Die Gebrüder Schlegel bildeten den Kern des frühromantischen Jenaer Kreises um 1800. In ihrem selbst herausgegebenen Zentralorgan, dem „Athenäum“, veröffentlichten sie literaturkritische Texte, Gedichte, philosophische und poetologische Beiträge und vor allem jene berühmt gewordenen Fragmente, die als neue romantische Textsorte das Unvollständige, Provisorische und Perfektible aller literarischen Bestrebungen betonen sollte.

Die turbulente Zeit um 1800 wird auch als Sattelzeit (R. Koselleck) bezeichnet. Jene Zeit nach der Französischen Revolution von 1789 war eine Phase des Umbruchs, der neuen Ideen und Ideale, eine Phase des Neuanfangs und der Enttäuschungen, eine Zeit der Träumer und Welterklärer.

Friedrich Schlegel ist als zentrale Figur der Jenaer Frühromantik durch seine Athenäums-Beiträge und durch seinen Roman „Lucinde“ bekannt, der mehr aufgrund seiner freizügigen Textpassagen als aufgrund seiner literarischen Qualität großes Aufsehen erregte. Weniger bekannt ist, dass Schlegel neben seinen poetologischen und literaturkritischen Studien vor allem intensiv mit Philosophie beschäftigte. 1804-1806 hielt er seine ersten „Philosophischen Vorlesungen“, und auch in jener Zeit in Paris, Köln und Wien gilt sein Hauptinteresse neben sprachwissenschaftlichen Studien („Über die Sprache und Weisheit der Indier“) vor allem der Beschäftigung mit der Philosophie. In den späten 1820er Jahren wird Schlegel in Wien seine Vorlesungen zur „Philosophie des Lebens“ und zur „Philosophie der Geschichte“ halten. Doch zurück in jene frühe kreative Schaffensphase von 1795-1805:

Wie sein Freund Novalis (Friedrich von Hardenberg) ging es Schlegel in jener Zeit um die Entwicklung einer kritischen Stellungnahme zu Kants Transzendentalphilosophie. Kritisch darf hier nicht im heute üblichen Sinne verstanden werden, sondern meint lediglich eine „genaue, unterscheidende und trennende Betrachtung“.

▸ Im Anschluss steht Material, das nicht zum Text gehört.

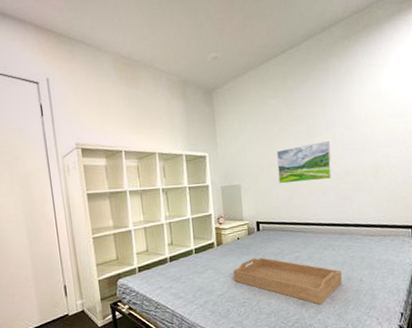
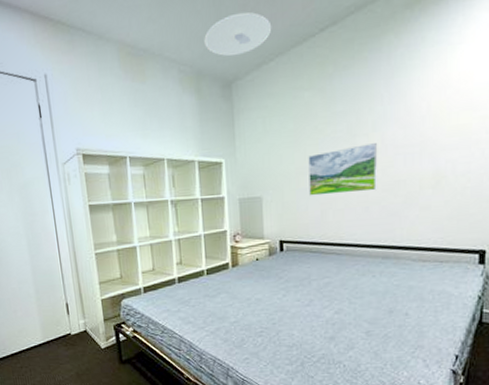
ceiling light: none [188,35,244,70] -> present [204,12,272,57]
serving tray: present [233,257,342,305] -> none [250,282,382,339]

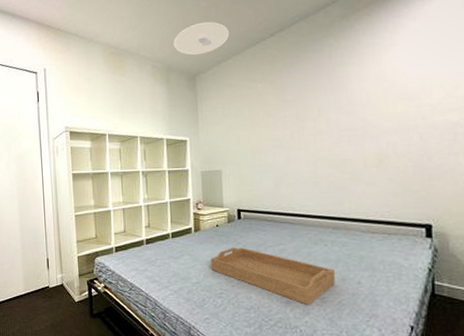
serving tray: none [250,282,382,339] -> present [210,247,335,305]
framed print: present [308,143,378,196] -> none [262,127,325,171]

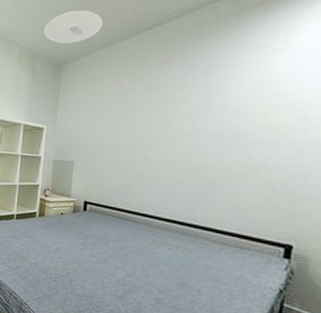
serving tray: present [210,247,335,305] -> none [50,236,175,303]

Transzendentalphilosophie versucht die Grundstrukturen des Seins im Rahmen des Entstehens und Begründens von Wissen über das Sein zu beschreiben. Immanuel Kant wollte als Erster auf diese Weise der Philosophie eine völlig neue Grundlage geben. Denn bislang war es die Aufgabe der Ontologie, das Wesen des Seins zu erklären. Kants Ansatz war radikal und neu, indem er versuchte, die Grundstrukturen des Seins allein durch das begründete Wissen über das Sein zu erklären.

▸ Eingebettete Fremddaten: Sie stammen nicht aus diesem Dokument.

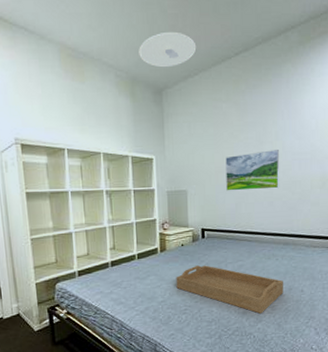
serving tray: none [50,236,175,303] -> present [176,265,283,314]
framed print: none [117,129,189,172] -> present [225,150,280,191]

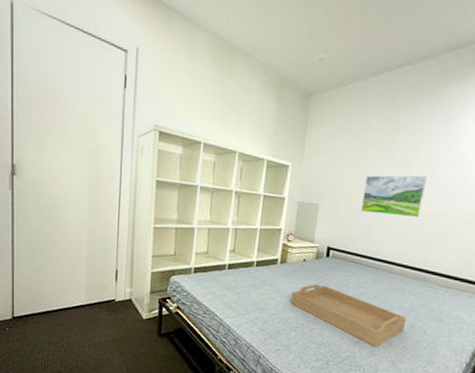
ceiling light: present [139,31,197,68] -> none [293,34,356,72]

Friedrich Schlegel orientierte sich an Kants Transzendentalphilosophie und wandte das Prinzip der Transzendenz unter Anderem auch auf seine Idee von der Rolle und Funktion der Literaturkritik an. Erst dadurch dass die Kritik in einem literarischen Kunstwerk selbst enthalten ist und indem der Leser erst das Kunstwerk durch seine kritische Lektüre in seinem Prozess zu einem vorläufigen Abschluss bringt, wird das Kunstwerk transzendiert und vollendet.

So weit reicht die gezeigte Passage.